Do you really think they’d miss out on a chance to brag that their product was better than a compititor’s if they could? Of course not. Taste tests probably revealed what most consumers already know: that diet versions of soft drinks taste a lot worse than thier non-diet counterparts. And that all are about the same as far as how much different they taste than the originals. Enter ad agency to come up with a clever slogan to try and fool the public into believing something that’s not true.

Having once worked at a telecommunications company, there is certainly something to the argument that the intent of these 10-10 dialing codes (which are, in industry parlance, called “soft-picking” a carrier) was at least in part to confuse the market and prevent you from using any of them.
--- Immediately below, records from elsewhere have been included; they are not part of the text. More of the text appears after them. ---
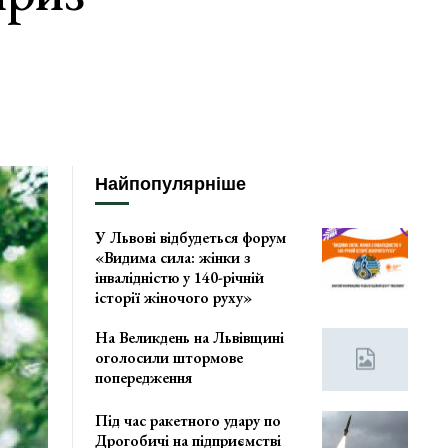
Найпопулярніше
У Львові відбудеться форум
«Видима сила: жінки з
інвалідністю у 140-річній
історії жіночого руху»
На Великдень на Львівщині
оголосили штормове
попередження
Під час ракетного удару по
Дрогобичі на підприємстві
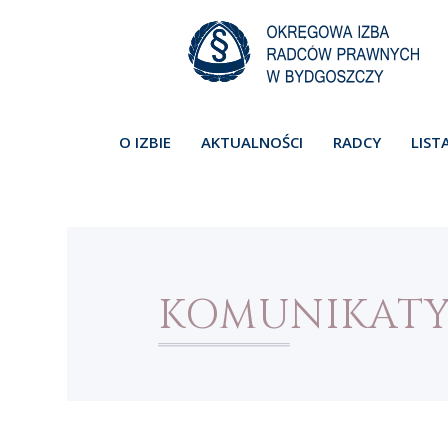
O IZBIE
AKTUALNOŚCI
RADCY
LIST
KOMUNIKAT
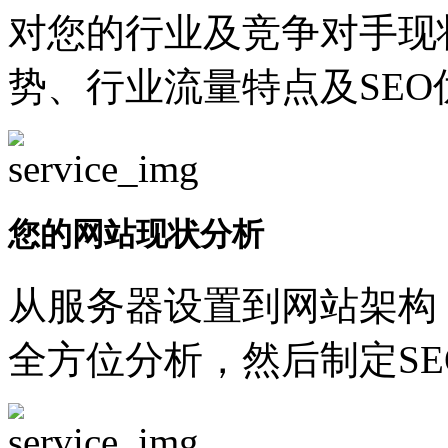
对您的行业及竞争对手现
势、行业流量特点及SEO
您的网站现状分析
从服务器设置到网站架构
全方位分析，然后制定SE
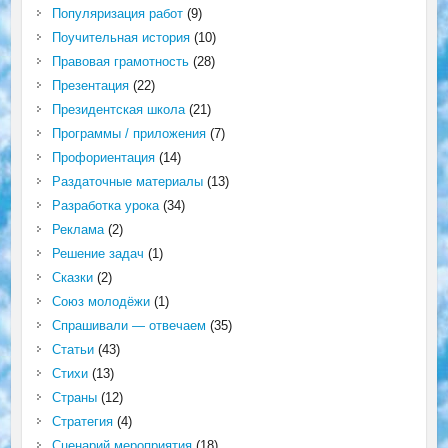
Популяризация работ
(9)
Поучительная история
(10)
Правовая грамотность
(28)
Презентация
(22)
Президентская школа
(21)
Программы / приложения
(7)
Профориентация
(14)
Раздаточные материалы
(13)
Разработка урока
(34)
Реклама
(2)
Решение задач
(1)
Сказки
(2)
Союз молодёжи
(1)
Спрашивали — отвечаем
(35)
Статьи
(43)
Стихи
(13)
Страны
(12)
Стратегия
(4)
Сценарий мероприятия
(18)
I’m not as familiar with the industry now as I was a few years ago, but if you checked the fine print in the ads, it became quickly obvious that the two or three biggest telecom providers (AT&T, Sprint, etc.) were responsible for the overwhelming majority of these things. The inevitable result for the consumer: “Let’s see, was it 10-10-789 that had that good rate? Or 10-10-220? Or… crap, I don’t remember. I’ll just use regular long distance.”

The internet to the rescue! This site lets all and sundry know who owns what 10-10 numbers and the rates.

Or, they have data which support the idea that their diet tastes more like the regular than other diets taste like their regular counterparts, and, realizing that “Diet Dr Pepper tastes more like regular Doctor Pepper that Diet Coke tastes like regular Coke” is far too cumbersome, the ad agency puts together the shorter, snappier version.

Again, I don’t think there’s any legal problem with their making the claim as long as they can point to something that supports it.

Around here we get commercials for Geico Insurance. At the end of their ads, they claim:

“Save up to 15% or more off your regular insurance”

With that statement, they have covered the entire spectrum possible of savings. I think that’s kind of cool how they crafted such a slippery line.